## What is required
Set out each line from the following listing that includes the word "have".

## Material for this task
┌──

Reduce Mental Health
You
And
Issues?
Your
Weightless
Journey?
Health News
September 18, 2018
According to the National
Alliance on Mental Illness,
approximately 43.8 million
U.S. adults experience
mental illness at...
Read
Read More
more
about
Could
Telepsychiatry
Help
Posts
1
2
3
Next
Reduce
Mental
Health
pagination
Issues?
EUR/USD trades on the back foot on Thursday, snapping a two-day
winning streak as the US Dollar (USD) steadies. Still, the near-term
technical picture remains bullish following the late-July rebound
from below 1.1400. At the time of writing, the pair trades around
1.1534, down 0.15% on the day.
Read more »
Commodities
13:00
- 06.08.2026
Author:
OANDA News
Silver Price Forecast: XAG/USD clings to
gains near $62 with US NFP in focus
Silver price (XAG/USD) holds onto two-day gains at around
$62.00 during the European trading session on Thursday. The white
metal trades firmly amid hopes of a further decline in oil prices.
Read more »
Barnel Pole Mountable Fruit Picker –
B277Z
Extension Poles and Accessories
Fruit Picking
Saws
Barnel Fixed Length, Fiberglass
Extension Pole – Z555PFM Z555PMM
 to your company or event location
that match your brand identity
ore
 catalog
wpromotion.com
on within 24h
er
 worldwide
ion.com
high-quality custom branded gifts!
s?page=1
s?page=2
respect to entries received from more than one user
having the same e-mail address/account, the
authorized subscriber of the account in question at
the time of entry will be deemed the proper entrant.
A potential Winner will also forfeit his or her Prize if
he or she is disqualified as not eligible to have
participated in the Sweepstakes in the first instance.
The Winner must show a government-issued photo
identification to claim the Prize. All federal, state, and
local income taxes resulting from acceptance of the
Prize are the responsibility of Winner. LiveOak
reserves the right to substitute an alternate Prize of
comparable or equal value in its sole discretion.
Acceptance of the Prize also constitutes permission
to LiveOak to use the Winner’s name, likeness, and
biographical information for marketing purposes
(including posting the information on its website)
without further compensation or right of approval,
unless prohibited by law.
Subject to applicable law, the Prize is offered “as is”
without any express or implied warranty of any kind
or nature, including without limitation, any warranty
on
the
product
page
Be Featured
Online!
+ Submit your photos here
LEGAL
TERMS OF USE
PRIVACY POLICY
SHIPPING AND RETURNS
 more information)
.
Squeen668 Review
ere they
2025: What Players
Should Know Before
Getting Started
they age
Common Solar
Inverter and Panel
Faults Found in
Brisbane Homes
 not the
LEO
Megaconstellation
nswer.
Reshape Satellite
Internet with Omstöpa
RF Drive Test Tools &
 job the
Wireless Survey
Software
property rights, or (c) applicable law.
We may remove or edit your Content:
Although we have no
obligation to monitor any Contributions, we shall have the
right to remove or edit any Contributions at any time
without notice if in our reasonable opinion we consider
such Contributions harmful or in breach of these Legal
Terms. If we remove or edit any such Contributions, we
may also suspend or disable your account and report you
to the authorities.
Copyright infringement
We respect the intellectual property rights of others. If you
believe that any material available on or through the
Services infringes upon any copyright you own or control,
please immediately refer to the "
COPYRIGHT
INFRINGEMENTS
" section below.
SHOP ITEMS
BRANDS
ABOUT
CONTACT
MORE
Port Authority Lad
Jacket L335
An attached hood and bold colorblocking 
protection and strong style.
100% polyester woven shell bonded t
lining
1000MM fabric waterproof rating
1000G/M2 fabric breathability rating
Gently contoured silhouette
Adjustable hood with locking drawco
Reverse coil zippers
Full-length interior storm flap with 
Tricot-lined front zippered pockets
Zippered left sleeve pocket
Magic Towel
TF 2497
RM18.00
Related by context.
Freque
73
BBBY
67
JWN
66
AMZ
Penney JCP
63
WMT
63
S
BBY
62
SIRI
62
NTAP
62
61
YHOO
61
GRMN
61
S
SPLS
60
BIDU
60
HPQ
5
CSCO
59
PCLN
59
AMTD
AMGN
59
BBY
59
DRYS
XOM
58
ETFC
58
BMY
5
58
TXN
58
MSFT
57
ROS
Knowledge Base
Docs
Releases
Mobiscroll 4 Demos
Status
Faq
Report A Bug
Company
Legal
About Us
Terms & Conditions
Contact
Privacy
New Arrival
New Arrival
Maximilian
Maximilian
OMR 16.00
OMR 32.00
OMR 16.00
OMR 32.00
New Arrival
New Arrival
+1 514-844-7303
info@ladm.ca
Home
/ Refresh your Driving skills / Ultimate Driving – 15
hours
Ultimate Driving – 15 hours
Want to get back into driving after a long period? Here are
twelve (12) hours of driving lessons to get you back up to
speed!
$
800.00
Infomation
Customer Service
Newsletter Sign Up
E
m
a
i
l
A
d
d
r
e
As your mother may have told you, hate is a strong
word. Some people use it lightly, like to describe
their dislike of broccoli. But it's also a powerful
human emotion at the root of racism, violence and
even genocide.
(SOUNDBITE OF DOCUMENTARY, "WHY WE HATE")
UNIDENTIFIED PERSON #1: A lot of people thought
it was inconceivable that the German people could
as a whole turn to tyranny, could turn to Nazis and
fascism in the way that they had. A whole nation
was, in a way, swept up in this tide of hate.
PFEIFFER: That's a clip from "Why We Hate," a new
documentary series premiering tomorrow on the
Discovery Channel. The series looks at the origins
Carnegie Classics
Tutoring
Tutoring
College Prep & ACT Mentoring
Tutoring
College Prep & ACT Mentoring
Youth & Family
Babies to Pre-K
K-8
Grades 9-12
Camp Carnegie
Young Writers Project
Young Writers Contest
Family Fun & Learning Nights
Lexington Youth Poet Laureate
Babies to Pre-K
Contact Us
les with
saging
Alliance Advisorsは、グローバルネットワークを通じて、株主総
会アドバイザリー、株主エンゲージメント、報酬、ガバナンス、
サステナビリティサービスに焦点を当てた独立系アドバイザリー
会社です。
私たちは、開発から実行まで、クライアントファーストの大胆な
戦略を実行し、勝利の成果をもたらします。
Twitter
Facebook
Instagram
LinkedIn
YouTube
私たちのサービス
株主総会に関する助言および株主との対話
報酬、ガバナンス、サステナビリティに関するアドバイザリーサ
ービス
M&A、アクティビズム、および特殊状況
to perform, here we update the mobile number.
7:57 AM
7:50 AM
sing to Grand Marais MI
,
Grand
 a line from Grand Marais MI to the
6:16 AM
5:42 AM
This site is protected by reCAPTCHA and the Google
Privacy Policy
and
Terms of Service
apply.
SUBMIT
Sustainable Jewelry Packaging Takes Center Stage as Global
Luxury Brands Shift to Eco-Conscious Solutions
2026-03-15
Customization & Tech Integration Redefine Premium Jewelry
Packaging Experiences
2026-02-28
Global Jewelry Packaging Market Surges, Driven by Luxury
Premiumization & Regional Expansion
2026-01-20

└──

## Reply
he or she is disqualified as not eligible to have
Although we have no
obligation to monitor any Contributions, we shall have the
As your mother may have told you, hate is a strong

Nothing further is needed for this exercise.